Properties of Particle Size Distribution from Milled White Nixtamalized Corn Kernels as a Function of Steeping Time

1Instituto Politécnico Nacional, CICATA LEGARIA, Calzada Legaria No. 694, Colonia Irrigación, 11500 México, DF, Mexico
2Departamento de Ingeniería Agrícola, DICIVA, Universidad de Guanajuato, Campus Irapuato-Salamanca, Ex Hacienda el Copal km 9, Carretera Irapuato-Silao, 36500 Irapuato, GTO, Mexico
3Departamento de Física, Centro de Investigación y de Estudios Avanzados del Instituto Politécnico Nacional, Apartado Postal 14-740, 07000 México, DF, Mexico

Received 18 December 2015; Revised 26 February 2016; Accepted 6 April 2016

Academic Editor: Igathinathane Cannayen

Copyright © 2016 J. L. Fernández-Muñoz et al. This is an open access article distributed under the Creative Commons Attribution License, which permits unrestricted use, distribution, and reproduction in any medium, provided the original work is properly cited.

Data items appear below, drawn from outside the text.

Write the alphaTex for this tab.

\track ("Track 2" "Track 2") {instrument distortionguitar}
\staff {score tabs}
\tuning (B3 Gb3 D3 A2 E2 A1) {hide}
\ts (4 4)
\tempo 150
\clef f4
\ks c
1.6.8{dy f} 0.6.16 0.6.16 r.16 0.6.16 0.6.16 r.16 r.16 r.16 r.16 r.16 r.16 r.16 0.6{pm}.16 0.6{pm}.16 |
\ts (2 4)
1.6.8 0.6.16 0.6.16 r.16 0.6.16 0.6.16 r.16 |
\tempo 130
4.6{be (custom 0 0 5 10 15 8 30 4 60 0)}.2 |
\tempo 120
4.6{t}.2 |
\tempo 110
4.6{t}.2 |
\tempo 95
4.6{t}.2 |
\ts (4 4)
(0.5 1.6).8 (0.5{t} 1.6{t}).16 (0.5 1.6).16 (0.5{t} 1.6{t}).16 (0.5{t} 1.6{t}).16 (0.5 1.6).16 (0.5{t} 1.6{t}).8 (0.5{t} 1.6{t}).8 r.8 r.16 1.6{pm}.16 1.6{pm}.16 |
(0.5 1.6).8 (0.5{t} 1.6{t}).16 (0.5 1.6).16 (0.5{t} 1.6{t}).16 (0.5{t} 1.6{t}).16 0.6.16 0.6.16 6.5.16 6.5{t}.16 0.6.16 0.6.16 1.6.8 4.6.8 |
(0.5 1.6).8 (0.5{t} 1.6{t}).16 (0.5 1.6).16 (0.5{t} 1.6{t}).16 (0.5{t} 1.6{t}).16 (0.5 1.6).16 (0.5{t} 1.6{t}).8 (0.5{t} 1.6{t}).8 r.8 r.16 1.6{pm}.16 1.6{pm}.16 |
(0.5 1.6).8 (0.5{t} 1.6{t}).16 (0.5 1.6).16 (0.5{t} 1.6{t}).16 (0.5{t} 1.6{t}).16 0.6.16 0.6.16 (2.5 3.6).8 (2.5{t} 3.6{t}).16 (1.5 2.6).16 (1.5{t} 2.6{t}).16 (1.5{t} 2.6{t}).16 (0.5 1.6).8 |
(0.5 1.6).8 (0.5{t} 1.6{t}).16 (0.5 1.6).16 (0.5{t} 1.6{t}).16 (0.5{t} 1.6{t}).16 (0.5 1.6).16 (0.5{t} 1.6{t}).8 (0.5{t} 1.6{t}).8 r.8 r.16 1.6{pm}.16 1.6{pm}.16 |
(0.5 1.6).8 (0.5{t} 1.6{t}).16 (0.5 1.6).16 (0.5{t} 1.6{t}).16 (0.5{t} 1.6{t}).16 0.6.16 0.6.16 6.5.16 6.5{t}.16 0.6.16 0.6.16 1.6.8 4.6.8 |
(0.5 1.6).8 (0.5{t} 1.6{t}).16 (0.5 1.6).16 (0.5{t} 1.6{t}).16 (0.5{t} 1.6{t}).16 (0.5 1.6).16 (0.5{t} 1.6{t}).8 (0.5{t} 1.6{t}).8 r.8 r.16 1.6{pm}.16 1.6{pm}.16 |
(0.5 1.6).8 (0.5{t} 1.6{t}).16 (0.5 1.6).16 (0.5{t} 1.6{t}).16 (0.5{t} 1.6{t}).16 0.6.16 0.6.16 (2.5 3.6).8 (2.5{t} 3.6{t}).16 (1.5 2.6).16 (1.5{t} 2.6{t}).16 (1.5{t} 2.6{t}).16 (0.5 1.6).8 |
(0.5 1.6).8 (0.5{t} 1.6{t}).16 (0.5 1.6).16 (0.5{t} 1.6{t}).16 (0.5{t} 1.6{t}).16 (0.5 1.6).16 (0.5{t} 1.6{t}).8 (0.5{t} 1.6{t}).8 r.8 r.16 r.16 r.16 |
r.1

This paper focuses on the particle size distribution (PSD) changes during nixtamalized corn kernels (NCK) as a function of the steeping time (ST). The process to obtain powder or corn flour from NCK was as follows: (i) the NCK with different STs were wet-milled in a stone mill, (ii) dehydrated by a Flash type dryer, and (iii) pulverized with a hammer mill and sieved with a 20 mesh. The powder was characterized by measuring the PSD percentage, calcium percentage (CP), peak viscosity at 90°C (PV), and crystallinity percentage (CP). The PSD of the powder as a function of ST was determined by sieving in Ro-TAP equipment. By sieving, five fractions of powder were obtained employing meshes 30, 40, 60, 80, and 100. The final weight of the PSD obtained from the sieving process follows a Gaussian profile with the maximum corresponding to the average particle obtained with mesh 60. The calcium percentage as a function of ST follows a behavior similar to the weight of the PSD. The study of crystallinity versus the mesh number shows that it decreases for smaller mesh number. A similar behavior is observed as steeping time increases, except around ST = 8 h where the gelatinization of starch is observed. The trend of increasing viscosity values of the powder samples occurs when increasing ST and decreasing particle size. The ST significantly changes the crystallinity and viscosity values of the powder and, in both cases, a minimum value is observed in the region 7–9 h. The experimental results show that the viscosity increases (decreases) if the particle size decreases (increases).